#### Enunciado da tarefa:
Com base no texto abaixo sobre a base de cálculo do ICMS nos serviços de comunicação, responda:
(a) Segundo o art. 13, III, da LC 87/96, qual é a base de cálculo do imposto sobre a prestação de serviços de comunicação?
(b) Em que dispositivo da Constituição Federal a lei complementar que define a base de cálculo do ICMS encontra fundamento de validade?
(c) De qual lei é o art. 60 mencionado a respeito do conjunto de atividades que possibilita a oferta do serviço?

#### Excerto do documento:
******************************

Prestação de Serviços de Comunicação: Base de cálculo do ICMS


Porvinicius.pj- Postado em 11 outubro 2011

Autores: 
MIRANDA, José Benedito

Segundo dispõe o art. 13, III, da LC 87/96, a base de cálculo do imposto de competência dos Estados e do Distrito Federal sobre a prestação de serviços de comunicação é o preço do serviço. Colhe-se de precedentes do STF que o tema dos contornos da base de cálculo do ICMS, destinada a dimensionar a expressão financeira do fato tributável delineado no art. 155, II, da CF, constitui matéria constitucional (AI 767.105, Relatora Min. Cármen Lúcia), mesmo porque a lei complementar que define a base de cálculo do ICMS encontra fundamento de validade diretamente na própria Constituição Federal (art. 146, III, “a”).

Uma interpretação sistemática da lei complementar permite a segura inferência de que a base impositiva do imposto não se circunscreve ao preço da prestação do serviço de comunicação, visto que a sua extensão é maior, pois, a despeito de genéricos os termos da lei, tudo o que integra o preço do serviço integra a base tributável, razão pela qual o valor da prestação do serviço compreende também o que mais for pago à concessionária por efeito dos serviços prestados ou colocados à disposição do usuário, lançados na nota fiscal/fatura sob diferentes rubricas.

Na hipótese, a consumação da comunicação entre os interlocutores pressupõe, por definição, um conjunto de atividades que possibilita a oferta do serviço, ao teor do art. 60 da Lei nº 9.472/97, embora não se inscrevam no núcleo da hipótese de incidência do imposto.

Há, entretanto, quem sustente que sobre as parcelas do preço cobradas pela concessionária, a título de serviços adicionais ou facilidades suplementares, não poderia incidir o ICMS, uma vez que constituiriam meras atividades-meio, estranhas ao objeto principal, não tendo relação direta, por conseguinte, com o objeto da prestação do serviço tributado.

******************************

#### Dados do exercício:
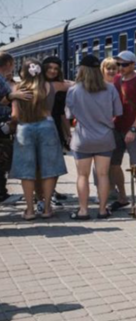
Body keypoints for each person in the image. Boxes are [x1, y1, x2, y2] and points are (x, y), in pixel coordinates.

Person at [8, 59, 68, 220]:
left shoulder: (17, 89)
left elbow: (15, 116)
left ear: (23, 73)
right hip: (47, 127)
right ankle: (47, 208)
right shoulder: (51, 86)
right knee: (49, 168)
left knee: (27, 171)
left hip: (24, 128)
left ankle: (29, 210)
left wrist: (10, 96)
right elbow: (75, 85)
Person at [66, 55, 123, 220]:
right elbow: (118, 112)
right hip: (105, 137)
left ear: (81, 70)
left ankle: (83, 211)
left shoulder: (73, 90)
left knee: (82, 175)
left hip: (82, 138)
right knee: (103, 175)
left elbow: (70, 115)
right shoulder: (110, 88)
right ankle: (103, 210)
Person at [109, 51, 136, 212]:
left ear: (133, 64)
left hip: (135, 128)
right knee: (114, 164)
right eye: (118, 64)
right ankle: (123, 197)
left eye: (124, 64)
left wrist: (134, 128)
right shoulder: (117, 80)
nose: (120, 67)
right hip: (117, 126)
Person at [39, 57, 72, 212]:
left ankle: (50, 192)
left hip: (56, 127)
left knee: (54, 163)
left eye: (56, 68)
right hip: (39, 127)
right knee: (40, 165)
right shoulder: (39, 85)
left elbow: (61, 113)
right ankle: (41, 196)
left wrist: (68, 134)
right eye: (50, 68)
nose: (53, 71)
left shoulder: (60, 85)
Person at [0, 52, 32, 203]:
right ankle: (2, 194)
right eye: (12, 64)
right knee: (3, 160)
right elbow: (2, 101)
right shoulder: (0, 80)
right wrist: (13, 96)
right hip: (2, 125)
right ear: (7, 64)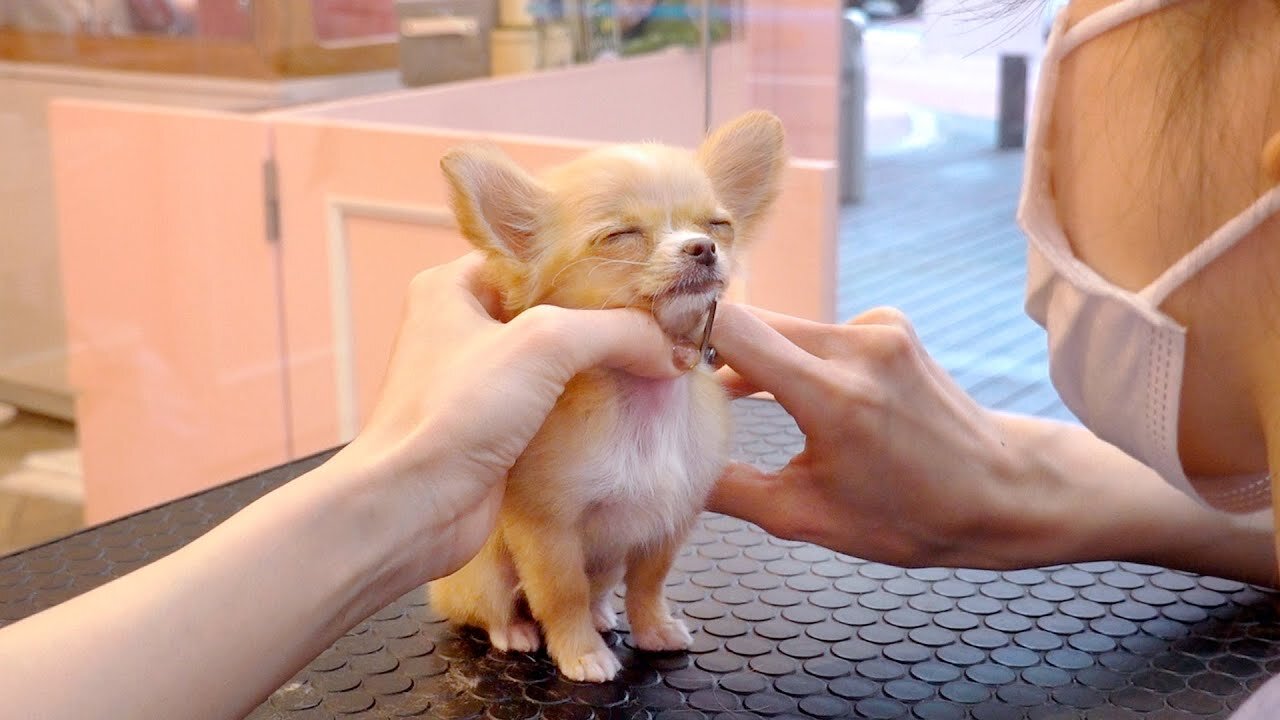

******************************

#### Resolução do exercício:
(a) O preço do serviço.
(b) No art. 146, III, "a".
(c) Da Lei nº 9.472/97.